No podía ser. Parpadeé, me restregué los ojos, pero la visión no desaparecía. Noté que me asfixiaba, el aire no estaba siendo suficiente para llenar mis pulmones y comencé a ponerme nerviosa. Quise gritar, pedir auxilio, pero tampoco la voz me obedecía. Estaba aterrada.
De repente la mujer detuvo su brazo, sacó la cuchara, la escurrió con dos golpes suaves en el borde del puchero y la depositó en un plato metálico que tenía a su derecha, después apoyó sus manos sobre las rodillas y lentamente, muy lentamente se fue girando hasta quedar frente a mí. A su vez el hombre detuvo sus manos, levantó la cabeza y también me miró, la niña fue la última en dejar quietas sus piernecitas y tras retirarse de la frente un mechón de pelo que le molestaba fijó igualmente sus ojos en mí. Eran seis puntos fijos y brillantes que desde la semioscuridad me taladraban y no podía zafarme, me tenían hipnotizada.
- No destruyas nuestro hogar — dijo la mujer con una voz ronca y un tono que lejos de parecer una súplica, sonó a orden tajante.
Después fue el hombre el que habló
— Este es nuestro sitio, nos pertenece, aquí, en este mismo lugar donde hoy me siento se sentó mi padre y antes que él mi abuelo. No tienes derecho.
A continuación la niña echó su cuerpo hacia delante y se dejó resbalar hasta que los pies tocaron el suelo, caminó hasta donde yo estaba y buscó mi mano, la frialdad de su piel casi me obliga a rechazarla, pero me estaba agarrando con tanta fuerza que de haberlo intentado no hubiera podido.
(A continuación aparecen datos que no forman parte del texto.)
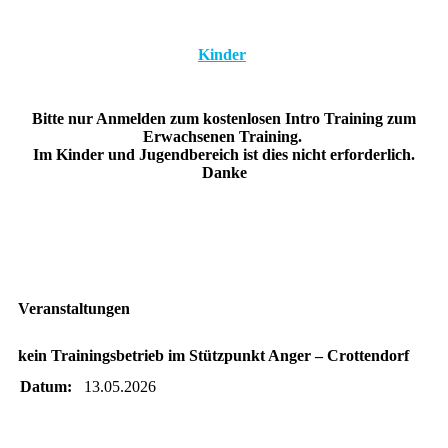
Kinder
Bitte nur Anmelden zum kostenlosen Intro Training zum
Erwachsenen Training.
Im Kinder und Jugendbereich ist dies nicht erforderlich.
Danke
Veranstaltungen
kein Trainingsbetrieb im Stützpunkt Anger – Crottendorf
Datum:
13.05.2026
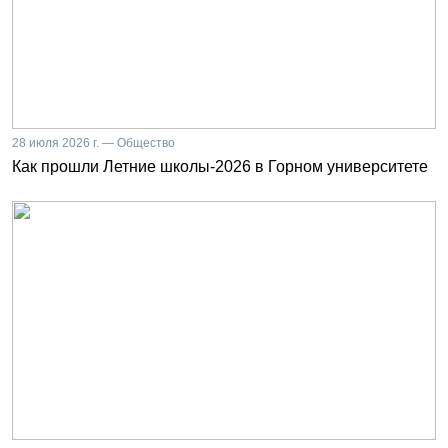
28 июля 2026 г. — Общество
Как прошли Летние школы-2026 в Горном университете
- Adónde iremos después. Déjanos seguir en nuestro hogar.
La dulzura que reflejaba su cara no se correspondía con la persistente firmeza de sus dedos al sujetarme.
- Tenéis que iros. Respondí, pero mi voz apenas resultó perceptible. Carraspeé y traté de que esta vez sonara más firme, de paso, ayudándome con la otra mano conseguí liberarme de las de la niña.
- No es vuestro hogar, vosotros hace mucho tiempo que no tenéis hogar, no tenéis nada, debéis marchar, lo que voy a hacer os servirá de ayuda.
- ¡Por favor!
Al no poder alcanzar mis manos que intencionadamente las había pertrechado bajo mis brazos cruzados, se cogió a mi falda y tirando de ella insistió.
- ¿Qué mal te hacemos?, eres tú la única que conoce nuestra existencia, déjanos seguir aquí
- Si no soy yo será otro el que lo haga, hacedme caso, iros, este mundo ya no es vuestro, no os pertenece. Sois un error, una anomalía, estáis solo en mi cerebro. Por favor, idos.
Con una fuerza que no sé de dónde pude sacar, conseguí despegar mis pies del suelo y caminando hacia atrás para no dejar de observarles, como si desconfiara de sus intenciones alcancé la puerta, solo entonces me giré, tomé la aldaba, la levanté y salí al exterior. El contraste con la luminosidad del patio me obligó a cerrar los ojos, pero aun así, protegiéndome con una mano, continué avanzando hasta que encontré al albañil.
Derríbenlo —le ordené— derríbenlo todo.